ELENA SCOLARI | La morte è un uomo e porta un cardigan. Un remissivo cardigan da professore di ripetizioni di latino (io ne avevo uno che vestiva così), con un buco nella manica, e si porta appresso un piccolo cactus in vaso. Non fa paura, ha l’aria un po’ triste, impiegatizia, scialba.
Aspetta chi la deve raggiungere con pazienza, su una panchina, proprio come un pensionato al parco. L’arrivo di un potenziale “dipartente” dal mondo dei vivi è annunciato da uno sgraziato campanello e dalla luce fioca di un lampione. Un protocollo formale prevede che Morte allunghi le braccia in gesto di accoglienza verso il morituro con un sottofondo musicale. E se vi invitasse ad abbracciarla a passo di samba? Vi congiungereste a lei più volentieri che con il sottofondo di un austero canto gregoriano, no?
Ma per questa variazione brasileira interverrà un angelo operaio, più dinamico, con ali e cintura da idraulico per gli attrezzi, una specie di agente controllore che veglia affinché tutto funzioni, tecnicamente parlando.
Tutto ciò avviene senza parole, il Teatro dei Gordi non usa testi ma proietta sul fondo nero della scena alcuni versi della poesia di Wislawa Szymborska che dà il titolo allo spettacolo: Sulla morte senza esagerare. A mo’ di cartelli del cinema muto. Una stampella di senso usata in modo un po’ scolastico, a dire il vero.
I versi scelti parlano di una morte impacciata, imprecisa, che subisce sconfitte,
che non sa fare neppure ciò
che attiene al suo mestiere:
né scavare una fossa,
né mettere insieme una bara,
né rassettare il disordine che lascia.
E questa morte – con maschera di teschio – ci fa anche un po’ tenerezza, impegnata in un lavoro noioso, in fondo, goffamente costretta ad infilarsi il tipico cappuccio nero per incutere un po’ di timore, ma con quel cardigan…
Prova a fumarsi un sigaro infilandoselo nell’orbita dell’occhio ma viene sempre interrotta. Niente da fare.
I cinque attori (Claudia Caldarano, Giovanni Longhin, Andrea Panicati, Sandro Pivotti, Matteo Vitanza) usano maschere di cartapesta molto belle (di Ilaria Ariemme), che ricordano le caricature, tratti marcati, facce più grandi del vero, con i difetti accentuati. Direi quasi che sono le loro maschere, perché movenze e fisicità sono per tutti fortemente legate all’area semantico/prossemica che la maschera immediatamente evoca: i vecchi tremolanti, la prostituta sguaiata, la donna incinta a schiena inarcata, il giovinastro dall’andatura molleggiata…

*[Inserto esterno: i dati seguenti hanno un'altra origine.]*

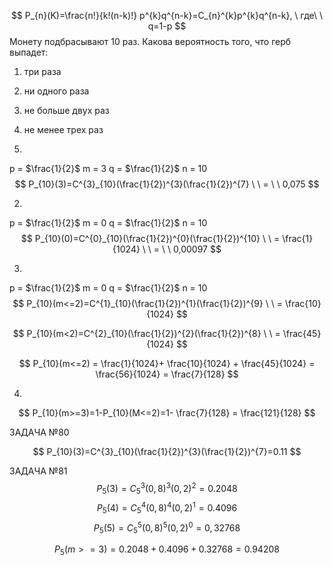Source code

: $$
P_{n}(K)=\frac{n!}{k!(n-k)!} p^{k}q^{n-k}=C_{n}^{k}p^{k}q^{n-k}, \ где\ \ q=1-p
$$
Монету подбрасывают 10 раз. Какова вероятность того, что герб выпадет: 
1) три раза 
2) ни одного раза  
3) не больше двух раз 
4) не менее трех раз

1)
p = $\frac{1}{2}$
m = $3$
q = $\frac{1}{2}$
n = $10$
$$
P_{10}(3)=C^{3}_{10}(\frac{1}{2})^{3}(\frac{1}{2})^{7} \ \ = \ \ 0,075
$$

2)
p = $\frac{1}{2}$
m = $0$
q = $\frac{1}{2}$
n = $10$
$$
P_{10}(0)=C^{0}_{10}(\frac{1}{2})^{0}(\frac{1}{2})^{10} \ \ = \frac{1}{1024} \ \ = \ \ 0,00097
$$

3)
p = $\frac{1}{2}$
m = $0$
q = $\frac{1}{2}$
n = $10$
$$
P_{10}(m<=2)=C^{1}_{10}(\frac{1}{2})^{1}(\frac{1}{2})^{9} \ \ = \frac{10}{1024}
$$

$$
P_{10}(m<2)=C^{2}_{10}(\frac{1}{2})^{2}(\frac{1}{2})^{8} \ \ = \frac{45}{1024}
$$

$$
P_{10}(m<=2) = \frac{1}{1024}+ \frac{10}{1024} + \frac{45}{1024} = \frac{56}{1024} = \frac{7}{128}
$$

4)
$$
P_{10}(m>=3)=1-P_{10}(M<=2)=1- \frac{7}{128} = \frac{121}{128}
$$


ЗАДАЧА №80

$$
P_{10}(3)=C^{3}_{10}(\frac{1}{2})^{3}(\frac{1}{2})^{7}=0.11
$$

ЗАДАЧА №81
$$
P_{5}(3)=C^{3}_{5}(0,8)^{3}(0,2)^{2}=0.2048
$$
$$
P_{5}(4)=C^{4}_{5}(0,8)^{4}(0,2)^{1}= 0.4096
$$
$$
P_{5}(5)=C^{5}_{5}(0,8)^{5}(0,2)^{0}=0,32768
$$

$$
P_{5}(m>=3)=0.2048 + 0.4096 + 0.32768 = 0.94208
$$

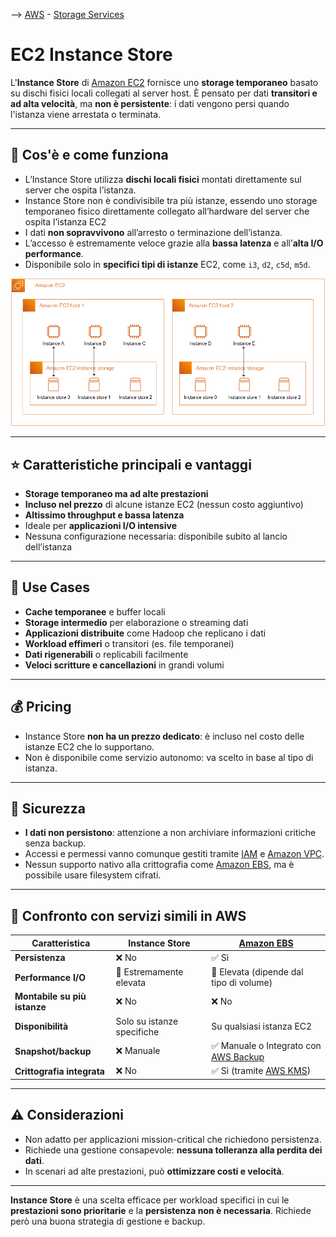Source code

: --> [AWS](/00-Intro/AWS.md)  -  [Storage Services](/02-Storage-services/AWS-Storage-Services.md)
# EC2 Instance Store

L'**Instance Store** di [Amazon EC2](/01-Compute-options/Amazon-EC2.md) fornisce uno **storage temporaneo** basato su dischi fisici locali collegati al server host. È pensato per dati **transitori e ad alta velocità**, ma **non è persistente**: i dati vengono persi quando l'istanza viene arrestata o terminata.

---

## 🔧 Cos'è e come funziona

- L’Instance Store utilizza **dischi locali fisici** montati direttamente sul server che ospita l’istanza.
- Instance Store non è condivisibile tra più istanze, essendo uno storage temporaneo fisico direttamente collegato all’hardware del server che ospita l’istanza EC2
- I dati **non sopravvivono** all’arresto o terminazione dell’istanza.
- L’accesso è estremamente veloce grazie alla **bassa latenza** e all’**alta I/O performance**.
- Disponibile solo in **specifici tipi di istanze** EC2, come `i3`, `d2`, `c5d`, `m5d`.

![Instance store](img/instance-storage.png)

---

## ⭐ Caratteristiche principali e vantaggi

- **Storage temporaneo ma ad alte prestazioni**
- **Incluso nel prezzo** di alcune istanze EC2 (nessun costo aggiuntivo)
- **Altissimo throughput e bassa latenza**
- Ideale per **applicazioni I/O intensive**
- Nessuna configurazione necessaria: disponibile subito al lancio dell’istanza

---

## 🚀 Use Cases

- **Cache temporanee** e buffer locali
- **Storage intermedio** per elaborazione o streaming dati
- **Applicazioni distribuite** come Hadoop che replicano i dati
- **Workload effimeri** o transitori (es. file temporanei)
- **Dati rigenerabili** o replicabili facilmente
- **Veloci scritture e cancellazioni** in grandi volumi

---

## 💰 Pricing

- Instance Store **non ha un prezzo dedicato**: è incluso nel costo delle istanze EC2 che lo supportano.
- Non è disponibile come servizio autonomo: va scelto in base al tipo di istanza.

---

## 🔐 Sicurezza

- **I dati non persistono**: attenzione a non archiviare informazioni critiche senza backup.
- Accessi e permessi vanno comunque gestiti tramite [IAM](/09-Sicurezza-Compliance-Governance/Sicurezza/AWS-IAM.md) e [Amazon VPC](/03-CDN-e-Networking/Amazon-VPC.md).
- Nessun supporto nativo alla crittografia come [Amazon EBS](/02-Storage-services/Amazon-EBS.md), ma è possibile usare filesystem cifrati.

---

## 🔄 Confronto con servizi simili in AWS

| Caratteristica                  | Instance Store                    | [Amazon EBS](/02-Storage-services/Amazon-EBS.md)                         |
|----------------------------------|------------------------------------|-----------------------------------------------------|
| **Persistenza**                | ❌ No                               | ✅ Sì                                                |
| **Performance I/O**           | 🔼 Estremamente elevata             | 🔼 Elevata (dipende dal tipo di volume)             |
| **Montabile su più istanze**  | ❌ No                               | ❌ No                                                |
| **Disponibilità**             | Solo su istanze specifiche         | Su qualsiasi istanza EC2                           |
| **Snapshot/backup**           | ❌ Manuale                          | ✅ Manuale o Integrato con [AWS Backup](/02-Storage-services/AWS-Backup.md)        |
| **Crittografia integrata**    | ❌ No                               | ✅ Sì (tramite [AWS KMS](/09-Sicurezza-Compliance-Governance/Sicurezza/AWS-KMS.md))               |

---

## ⚠️ Considerazioni

- Non adatto per applicazioni mission-critical che richiedono persistenza.
- Richiede una gestione consapevole: **nessuna tolleranza alla perdita dei dati**.
- In scenari ad alte prestazioni, può **ottimizzare costi e velocità**.

---

**Instance Store** è una scelta efficace per workload specifici in cui le **prestazioni sono prioritarie** e la **persistenza non è necessaria**. Richiede però una buona strategia di gestione e backup.
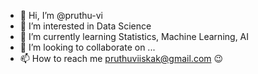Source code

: - 👋 Hi, I’m @pruthu-vi
- 👀 I’m interested in Data Science
- 🌱 I’m currently learning Statistics, Machine Learning, AI
- 💞️ I’m looking to collaborate on ...
- 📫 How to reach me pruthuviiskak@gmail.com 😉

<!---
pruthu-vi/pruthu-vi is a ✨ special ✨ repository because its `README.md` (this file) appears on your GitHub profile.
You can click the Preview link to take a look at your changes.
--->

La struttura dei 35 minuti di spettacolo (ideatore e regista Riccardo Pippa) è il susseguirsi dei personaggi che dovrebbero morire: il meglio tratteggiato è un buffo e anziano signore in impermeabile, una via di mezzo tra Prodi e Andreotti, che compare in scena con un grosso cappio, molle, al collo. Ha con sé una lettera (forse la propria lettera di suicidio), che consegna alla morte compìto come un compito, ella la legge, gliela restituisce, gli stringe un po’ il cappio e fa capire che ci deve riprovare. Non è il momento. Il signore se ne andrà riarrotolando la sua lunga corda. Ma continuerà a tornare, più volte, prima o poi ce la farà.
I più poetici sono due vecchietti, lei che amorevole gli abbottona la giacca del pigiama perché sia presentabile all’appuntamento, lui che abbraccia Morte e trapassa facendosi sfilare la maschera, qui si ri-svela giovane, e saluta la vecchia moglie con l’aspetto del suo momento più vigoroso, che ora riprenderà. Per sempre.
Molto meno riusciti perché troppo accennati e frettolosamente liquidati sono la futura mamma trattenuta alla vita dal nascituro che la tira verso l’aldiquà, un soldato che corre impaziente verso la fine, e un giovane in tuta che corre troppo in macchina.
Emerge un po’ di meccanicità, che forse anche Morte avverte, tanto da dover cedere il posto ad un sostituta, aver cambiato il golf non è bastato: questa signora della Fine non è eterna.